While there are only two months left until the general election in June, vote-rigging incidents during previous elections have increased concerns over the security of the ballot boxes and the fate of the votes on the Supreme Election Board (YSK) list as millions of citizens failed to check whether they will be able to vote or not. Rigging claims were frequent during past elections, although no major vote-rigging has been made public yet which might change the results. Some unused ballots were found in the trash, some people were claimed to have voted twice and there were claims that some voted using the names of dead people. Still others were not able to vote as their names were not on the list specifically drawn up for voters. Power outages took place in 41 provinces on the night of the local elections on March 30, 2014. Allegations of election fraud were rampant following the local elections, with observers documenting many discrepancies between the numbers recorded at polling stations and those finally entered into the YSK’s computer-based Elector Record System (SEÇSİS). More interestingly, a cat that allegedly got inside an electrical transformer was held responsible by the ruling Justice and Development Party (AK Party) government for at least one of the power cuts that occurred in 22 provinces during vote tallying on the evening of March 30.

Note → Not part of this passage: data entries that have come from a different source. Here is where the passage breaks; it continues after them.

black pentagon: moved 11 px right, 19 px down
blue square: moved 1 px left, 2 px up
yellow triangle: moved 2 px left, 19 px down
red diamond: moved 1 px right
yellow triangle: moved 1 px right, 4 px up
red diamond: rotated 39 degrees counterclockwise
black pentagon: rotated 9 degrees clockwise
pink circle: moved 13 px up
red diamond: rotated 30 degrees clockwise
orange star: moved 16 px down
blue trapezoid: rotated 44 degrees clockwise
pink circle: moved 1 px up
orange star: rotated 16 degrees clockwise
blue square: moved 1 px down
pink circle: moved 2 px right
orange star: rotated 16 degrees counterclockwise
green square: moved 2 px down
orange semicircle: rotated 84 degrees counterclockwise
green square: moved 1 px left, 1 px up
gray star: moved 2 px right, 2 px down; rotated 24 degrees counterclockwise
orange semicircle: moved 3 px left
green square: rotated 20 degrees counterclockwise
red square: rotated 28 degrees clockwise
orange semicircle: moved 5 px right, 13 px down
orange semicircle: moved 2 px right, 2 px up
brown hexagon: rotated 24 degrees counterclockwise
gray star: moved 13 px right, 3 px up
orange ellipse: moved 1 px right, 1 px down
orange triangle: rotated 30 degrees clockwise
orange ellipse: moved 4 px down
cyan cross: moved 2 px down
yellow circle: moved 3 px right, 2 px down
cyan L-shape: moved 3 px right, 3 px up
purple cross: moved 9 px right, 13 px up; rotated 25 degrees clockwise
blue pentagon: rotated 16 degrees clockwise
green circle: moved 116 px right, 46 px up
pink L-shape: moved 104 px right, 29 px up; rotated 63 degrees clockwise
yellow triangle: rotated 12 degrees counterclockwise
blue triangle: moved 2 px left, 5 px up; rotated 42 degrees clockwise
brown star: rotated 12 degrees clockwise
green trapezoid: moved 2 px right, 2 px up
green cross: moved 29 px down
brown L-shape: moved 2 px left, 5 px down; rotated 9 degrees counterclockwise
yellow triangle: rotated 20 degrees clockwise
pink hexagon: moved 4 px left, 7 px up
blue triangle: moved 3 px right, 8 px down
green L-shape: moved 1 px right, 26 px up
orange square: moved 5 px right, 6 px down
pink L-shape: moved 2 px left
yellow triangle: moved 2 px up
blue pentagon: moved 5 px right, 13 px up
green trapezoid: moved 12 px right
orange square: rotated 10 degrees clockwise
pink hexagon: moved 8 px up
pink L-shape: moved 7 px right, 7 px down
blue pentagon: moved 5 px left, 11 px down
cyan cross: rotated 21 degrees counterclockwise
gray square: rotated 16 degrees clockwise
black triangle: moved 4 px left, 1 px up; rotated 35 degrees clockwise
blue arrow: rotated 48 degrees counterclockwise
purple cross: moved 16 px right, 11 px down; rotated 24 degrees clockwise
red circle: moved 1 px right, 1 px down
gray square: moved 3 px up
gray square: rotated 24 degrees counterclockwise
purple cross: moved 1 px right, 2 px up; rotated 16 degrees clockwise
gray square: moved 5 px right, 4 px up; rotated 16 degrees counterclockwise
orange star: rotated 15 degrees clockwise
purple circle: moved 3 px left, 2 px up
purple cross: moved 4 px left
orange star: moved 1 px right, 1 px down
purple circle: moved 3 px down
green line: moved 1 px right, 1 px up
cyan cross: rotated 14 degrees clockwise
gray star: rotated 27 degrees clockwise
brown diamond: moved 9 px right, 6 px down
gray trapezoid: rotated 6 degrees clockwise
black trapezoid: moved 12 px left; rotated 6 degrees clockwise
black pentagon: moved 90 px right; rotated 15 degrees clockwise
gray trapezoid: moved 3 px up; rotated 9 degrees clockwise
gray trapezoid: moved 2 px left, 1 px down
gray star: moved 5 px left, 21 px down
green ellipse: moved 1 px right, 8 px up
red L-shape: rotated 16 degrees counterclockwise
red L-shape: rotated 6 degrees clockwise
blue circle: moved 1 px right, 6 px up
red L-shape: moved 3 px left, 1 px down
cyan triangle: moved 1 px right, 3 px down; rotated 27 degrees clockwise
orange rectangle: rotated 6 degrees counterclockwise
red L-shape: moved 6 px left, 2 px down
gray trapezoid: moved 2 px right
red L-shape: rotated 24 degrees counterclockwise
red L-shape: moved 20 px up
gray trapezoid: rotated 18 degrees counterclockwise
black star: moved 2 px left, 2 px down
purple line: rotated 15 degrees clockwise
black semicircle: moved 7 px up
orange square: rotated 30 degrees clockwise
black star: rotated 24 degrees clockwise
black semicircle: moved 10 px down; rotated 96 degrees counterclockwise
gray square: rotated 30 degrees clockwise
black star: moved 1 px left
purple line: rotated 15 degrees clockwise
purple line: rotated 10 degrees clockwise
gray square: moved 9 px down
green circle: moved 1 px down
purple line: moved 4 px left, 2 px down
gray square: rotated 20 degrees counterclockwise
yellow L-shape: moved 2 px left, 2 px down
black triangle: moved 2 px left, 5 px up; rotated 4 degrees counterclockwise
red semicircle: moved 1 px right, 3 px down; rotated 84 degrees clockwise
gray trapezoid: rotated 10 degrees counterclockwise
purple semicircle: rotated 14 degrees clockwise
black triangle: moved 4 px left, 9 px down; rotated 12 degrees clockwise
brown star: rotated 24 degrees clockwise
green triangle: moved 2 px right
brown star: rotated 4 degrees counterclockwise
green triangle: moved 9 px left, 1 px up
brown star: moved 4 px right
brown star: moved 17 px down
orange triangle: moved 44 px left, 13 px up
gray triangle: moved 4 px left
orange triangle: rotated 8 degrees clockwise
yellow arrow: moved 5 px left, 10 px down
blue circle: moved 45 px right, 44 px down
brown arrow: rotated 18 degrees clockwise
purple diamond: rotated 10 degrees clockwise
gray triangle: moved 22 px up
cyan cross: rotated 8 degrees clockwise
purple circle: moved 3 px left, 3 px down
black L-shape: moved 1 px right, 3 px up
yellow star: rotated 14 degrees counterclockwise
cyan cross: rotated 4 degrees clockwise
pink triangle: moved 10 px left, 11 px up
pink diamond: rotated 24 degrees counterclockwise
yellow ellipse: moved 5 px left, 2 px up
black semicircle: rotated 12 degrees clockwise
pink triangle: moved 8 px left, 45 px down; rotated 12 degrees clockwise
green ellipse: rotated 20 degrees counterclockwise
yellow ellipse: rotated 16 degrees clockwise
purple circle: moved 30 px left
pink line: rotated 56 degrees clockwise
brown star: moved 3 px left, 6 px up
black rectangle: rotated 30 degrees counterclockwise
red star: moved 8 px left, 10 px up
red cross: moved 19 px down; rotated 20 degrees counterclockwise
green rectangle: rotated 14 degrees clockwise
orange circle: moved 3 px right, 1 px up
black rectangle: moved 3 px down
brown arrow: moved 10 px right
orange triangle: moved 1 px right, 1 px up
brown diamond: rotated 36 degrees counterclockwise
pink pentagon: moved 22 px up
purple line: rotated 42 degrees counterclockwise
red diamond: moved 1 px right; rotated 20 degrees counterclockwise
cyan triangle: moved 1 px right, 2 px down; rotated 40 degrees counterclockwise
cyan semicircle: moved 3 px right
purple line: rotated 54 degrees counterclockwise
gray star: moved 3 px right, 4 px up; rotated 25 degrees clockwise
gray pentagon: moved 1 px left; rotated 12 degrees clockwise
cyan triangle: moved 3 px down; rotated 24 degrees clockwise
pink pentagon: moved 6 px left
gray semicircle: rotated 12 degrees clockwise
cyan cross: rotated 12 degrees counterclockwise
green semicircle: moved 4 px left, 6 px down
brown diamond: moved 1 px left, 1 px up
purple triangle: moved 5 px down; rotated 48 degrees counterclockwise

However, experts on the electoral process say that one of the most important steps during elections to protect the voting rights of citizens is checking the names of the people on the YSK list. Experts say that hundreds of thousands of names have gone missing from the YSK list during YSK’s list updates from the Turkish Statistics Institute (TurkStat) and because citizens did not update their new addresses with the district registry offices.
According to an age range comparison between TurkStat and YSK lists, there are 1,785,602 names across Turkey missing from the YSK list. In addition, there are a further 682,161 individuals who were unable to vote due to not having the proper address in the Address-based Population Registration System (ADNKS). Those who did not see their names on the YSK list on its website or the neighborhood offices needed to visit these offices before March 27 with proof of their residential address in order to be eligible to vote on June 7.